@shinyaz

4 Things I Learned from Hands-On Testing Lambda Durable Functions

Table of Contents

Introduction

In December 2025, AWS added Durable Functions to Lambda. This feature lets you write multi-step workflows directly in Lambda function code without Step Functions. It uses a checkpoint-and-replay model for automatic recovery, supports execution suspension for up to one year, and incurs no compute charges during wait periods.

To answer "how does it actually differ from Step Functions?" and "what's the real developer experience like?", I tested four patterns using the AWS CLI. Here's what I found. If you just want the results, skip ahead to Test 1.

Prerequisites:

  • AWS CLI configured (lambda:*, iam:*, logs:* permissions)
  • A region where Node.js 24.x runtime is available
  • Test region: ap-northeast-1 (Tokyo)

Why Durable Functions?

When implementing multi-step processing in Lambda, there were traditionally two options:

  1. Self-managed within Lambda — Save intermediate state to DynamoDB, implement retry and idempotency yourself. Code gets complex and state management bugs creep in
  2. External orchestration with Step Functions — Define workflows in ASL (Amazon States Language). Robust, but tightly coupled business logic means dual maintenance of ASL and code

Durable Functions fill this gap. You write normal sequential code, and the SDK handles checkpoint management, retries, and state recovery automatically.
= = = = = = =
# [What is needed]
Please answer these questions using the Lambda article, one answer per line, numbered to match:
1. In what month and year did AWS add Durable Functions to Lambda?
2. Which region was used for the tests?
3. In what language are Step Functions workflows defined?
Rely on the Lambda article alone for your answers.

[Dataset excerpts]
= = = = = = =
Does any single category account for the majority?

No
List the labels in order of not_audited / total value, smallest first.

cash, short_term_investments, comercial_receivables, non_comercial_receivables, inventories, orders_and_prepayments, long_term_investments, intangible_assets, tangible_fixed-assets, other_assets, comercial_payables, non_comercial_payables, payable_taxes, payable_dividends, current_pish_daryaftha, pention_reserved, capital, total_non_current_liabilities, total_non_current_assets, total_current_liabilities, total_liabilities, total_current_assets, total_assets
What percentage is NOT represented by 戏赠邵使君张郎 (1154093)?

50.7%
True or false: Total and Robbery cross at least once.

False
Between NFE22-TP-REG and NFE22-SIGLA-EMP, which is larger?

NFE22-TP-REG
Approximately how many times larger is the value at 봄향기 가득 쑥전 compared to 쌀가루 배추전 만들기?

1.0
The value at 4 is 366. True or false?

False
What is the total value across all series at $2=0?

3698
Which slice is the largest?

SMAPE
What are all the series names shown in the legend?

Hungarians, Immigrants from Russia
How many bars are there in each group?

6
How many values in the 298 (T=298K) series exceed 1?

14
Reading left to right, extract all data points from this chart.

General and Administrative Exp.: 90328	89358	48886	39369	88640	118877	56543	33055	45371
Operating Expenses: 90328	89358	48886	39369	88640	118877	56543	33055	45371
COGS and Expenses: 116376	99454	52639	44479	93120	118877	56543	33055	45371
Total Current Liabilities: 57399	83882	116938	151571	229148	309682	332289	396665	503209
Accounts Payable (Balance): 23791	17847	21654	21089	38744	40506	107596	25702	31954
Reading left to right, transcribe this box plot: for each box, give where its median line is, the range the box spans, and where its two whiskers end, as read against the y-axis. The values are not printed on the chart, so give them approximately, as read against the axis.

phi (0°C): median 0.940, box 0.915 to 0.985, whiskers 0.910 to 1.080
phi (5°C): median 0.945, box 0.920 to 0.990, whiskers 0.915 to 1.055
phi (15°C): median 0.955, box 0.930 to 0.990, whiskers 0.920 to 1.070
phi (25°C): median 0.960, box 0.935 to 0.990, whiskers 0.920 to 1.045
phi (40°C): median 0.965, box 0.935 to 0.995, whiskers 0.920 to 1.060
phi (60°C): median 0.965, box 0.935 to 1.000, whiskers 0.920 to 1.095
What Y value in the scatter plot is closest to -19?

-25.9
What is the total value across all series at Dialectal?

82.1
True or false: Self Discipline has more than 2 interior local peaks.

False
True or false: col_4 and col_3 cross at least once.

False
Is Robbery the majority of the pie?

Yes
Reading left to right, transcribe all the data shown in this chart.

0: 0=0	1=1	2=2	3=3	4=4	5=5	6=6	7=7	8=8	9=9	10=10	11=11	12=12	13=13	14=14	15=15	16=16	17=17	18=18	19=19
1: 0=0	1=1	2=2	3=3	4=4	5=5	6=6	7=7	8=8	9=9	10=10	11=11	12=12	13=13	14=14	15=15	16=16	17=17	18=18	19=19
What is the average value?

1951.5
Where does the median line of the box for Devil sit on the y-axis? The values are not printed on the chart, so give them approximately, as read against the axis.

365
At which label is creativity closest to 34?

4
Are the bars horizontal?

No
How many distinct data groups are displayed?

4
= = = = = = =
# [Task output]
1. December 2025
2. ap-northeast-1 (Tokyo)
3. ASL (Amazon States Language)